Article 13 (b) of the Labor Code defines recruitment and placement as follows:
"xxx [ A ]ny act of canvassing, enlisting, contracting, transporting, utilizing, hiring or procuring workers [ which] includes referrals, contact services, promis[ es ] or advertising for employment, locally or abroad, whether for profit or not: Provided, That any person or entity which, in any manner, offers or promises for a fee employment to two or more persons shall be deemed engaged in recruitment and placement."
Large-scale illegal recruitment has the following Essential elements:
"(1)
The accused undertook [a] recruitment activity defined under Article 13(b) or any prohibited practice under Article 34 of the Labor Code.


(2)
She did not have the license or the authority to lawfully engage in the recruitment and placement of workers.


(3)

She committed the same against three or more persons, individually or as a group."[15]

All the foregoing elements were present in the case at bar.

Illuminada Delmo Valle made representations to each of the complainants that she could send them to London for employment as salesladies, waitresses, service crew, cooks or helpers in fastfood chains or department stores. This constitutes a promise of employment which amounts to recruitment as defined in Article 13 (b) of the Labor Code. All the complaints positively identified her as the person who promised them employment abroad for a fee.[16]

Accused's self -serving statement that she was just an employee of Claire Recruitment General Services which is a licensed recruitment agency are belied by the testimonies of the complaining-witnesses. She failed to establish an employment relationship with Claire Recruitment General Services. She did not present the owner and operator of CRGS as a witness to prove their relationship. In fact, accused did not explain why recruitment activities were done in her residence at Guadalupe, Makati City , when she claimed that CRGS is located in Delpan Street, Makati City .

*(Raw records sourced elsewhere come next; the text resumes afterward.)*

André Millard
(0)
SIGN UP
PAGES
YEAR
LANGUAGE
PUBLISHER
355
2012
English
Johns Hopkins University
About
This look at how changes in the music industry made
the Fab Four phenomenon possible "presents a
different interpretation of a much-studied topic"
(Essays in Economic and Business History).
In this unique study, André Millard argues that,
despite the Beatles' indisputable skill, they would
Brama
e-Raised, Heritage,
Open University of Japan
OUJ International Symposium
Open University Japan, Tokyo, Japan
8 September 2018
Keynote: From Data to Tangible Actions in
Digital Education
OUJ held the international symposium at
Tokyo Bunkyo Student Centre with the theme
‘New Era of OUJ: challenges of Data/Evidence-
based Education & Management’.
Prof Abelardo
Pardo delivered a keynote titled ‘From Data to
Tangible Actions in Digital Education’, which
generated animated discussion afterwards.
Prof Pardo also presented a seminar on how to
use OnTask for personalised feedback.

In fine, there is no doubt as to accused-appellant's guilt. All the essential elements of the crime of illegal recruitment in large scale have been established beyond reasonable doubt. Accused-appellant recruited at least five persons, giving them the impression that she had the capability of sending them to London to be employed as salesladies, waitresses, service crew, cooks or helpers in fastfood chains or department stores. She collected various amounts for recruitment and placement fees without license or authority to do so. Large scale illegal recruitment is punishable by life imprisonment and a fine of P100,000.00 under Article 39 (a) of the Labor Code.[17] Hence, the trial court imposed the proper penalty .

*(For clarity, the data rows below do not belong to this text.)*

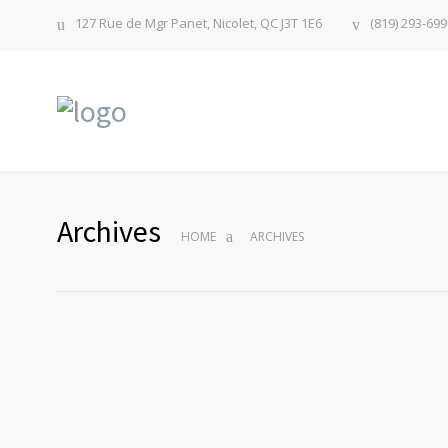
127 Rue de Mgr Panet, Nicolet, QC J3T 1E6
(819) 293-699
Archives
HOME
ARCHIVES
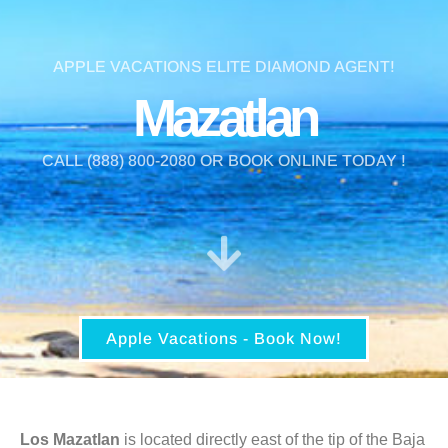
APPLE VACATIONS ELITE DIAMOND AGENT!
Mazatlan
CALL (888) 800-2080 OR BOOK ONLINE TODAY !
Apple Vacations - Book Now!
Los Mazatlan
is located directly east of the tip of the Baja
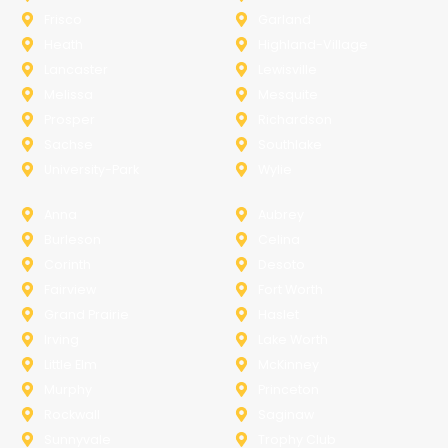
Frisco
Garland
Heath
Highland-Village
Lancaster
Lewisville
Melissa
Mesquite
Prosper
Richardson
Sachse
Southlake
University-Park
Wylie
Anna
Aubrey
Burleson
Celina
Corinth
Desoto
Fairview
Fort Worth
Grand Prairie
Haslet
Irving
Lake Worth
Little Elm
McKinney
Murphy
Princeton
Rockwall
Saginaw
Sunnyvale
Trophy Club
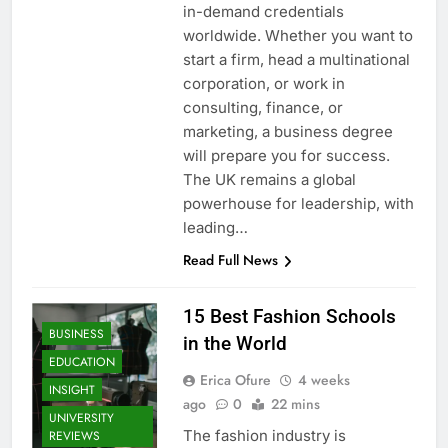
in-demand credentials
worldwide. Whether you want to
start a firm, head a multinational
corporation, or work in
consulting, finance, or
marketing, a business degree
will prepare you for success.
The UK remains a global
powerhouse for leadership, with
leading…
Read Full News
15 Best Fashion Schools
BUSINESS
in the World
EDUCATION
Erica Ofure
4 weeks
INSIGHT
ago
0
22 mins
UNIVERSITY
The fashion industry is
REVIEWS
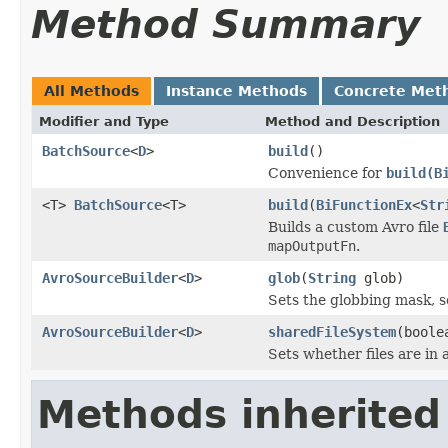
Method Summary
All Methods
Instance Methods
Concrete Met
Modifier and Type
Method and Description
BatchSource
<
D
>
build
()
Convenience for
build(B
<T>
BatchSource
<T>
build
(
BiFunctionEx
<
Str
Builds a custom Avro file
mapOutputFn
.
AvroSourceBuilder
<
D
>
glob
(
String
glob)
Sets the globbing mask, 
AvroSourceBuilder
<
D
>
sharedFileSystem
(boole
Sets whether files are in 
Methods inherited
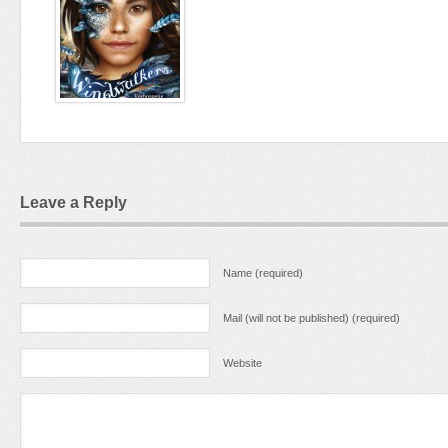
Leave a Reply
Name (required)
Mail (will not be published) (required)
Website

WHEREFORE, the appealed decision is hereby AFFIRMED in toto.

With costs against accused-appellant.

SO ORDERED.

Davide, Jr., C.J., Puno, Kapunan, and Ynares-Santiago, JJ., concur.

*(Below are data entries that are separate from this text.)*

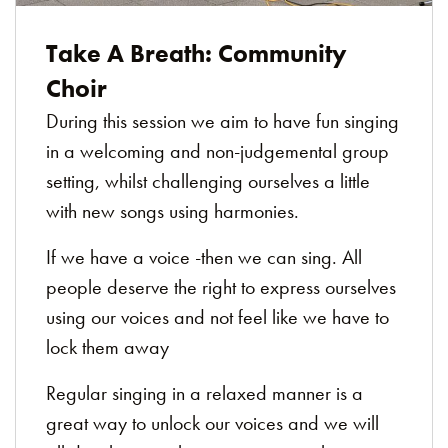
Take A Breath: Community
Choir
During this session we aim to have fun singing
in a welcoming and non-judgemental group
setting, whilst challenging ourselves a little
with new songs using harmonies.
If we have a voice -then we can sing. All
people deserve the right to express ourselves
using our voices and not feel like we have to
lock them away
Regular singing in a relaxed manner is a
great way to unlock our voices and we will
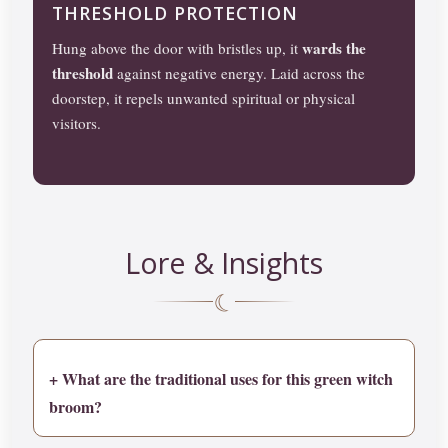
THRESHOLD PROTECTION
wards the
Hung above the door with bristles up, it
threshold
against negative energy. Laid across the
doorstep, it repels unwanted spiritual or physical
visitors.
Lore & Insights
☾
+ What are the traditional uses for this green witch
broom?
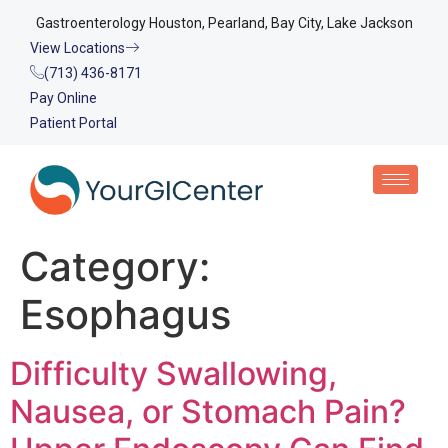
Gastroenterology Houston, Pearland, Bay City, Lake Jackson
View Locations
(713) 436-8171
Pay Online
Patient Portal
Category:
Esophagus
Difficulty Swallowing,
Nausea, or Stomach Pain?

[1] In Criminal Case Nos. 96-924-925, Decision, dated August 15, 1996, Judge Salvador S. Abad Santos, presiding, Rollo, pp. 29-32.

[2] RTC Record, pp. 28-30.

[3] RTC Record, pp. 1-3.

[4] Certificate of Arraignment, RTC Record, p. 93.

[5] TSN, May 14, 1996, pp. 7-9; TSN, May 20, 1996, pp. 4-23.

[6] Dated March 1, 1996 and May 23, 1996 issued by POEA, RTC Records, p. 29 and p. 163.

[7] TSN, May 23, 1996, pp. 4-5.

[8] Complaint sheet and sinumpaang salaysay of the complainants, RTC Records, pp. 13-28, 9-27, 34-79.

[9] TSN, May 29, 1996, pp. 8-10.

[10] RTC Record, p. 30.

[11] TSN, June 21, 1996, pp. 4-21.

[12] RTC Decision, Rollo, pp. 29-32, at p. 32.

[13] Rollo, p. 231.

[14] Rollo, pp. 68-95.

[15] People vs. Banzales, G.R. No. 132289, July 18, 2000.

[16] TSNs, May 14, 1996, p. 6, May 20, 1996, p. 34, May 23, 1996, p. 9.

[17] People vs. Hernandez, 304 SCRA 186 (1999).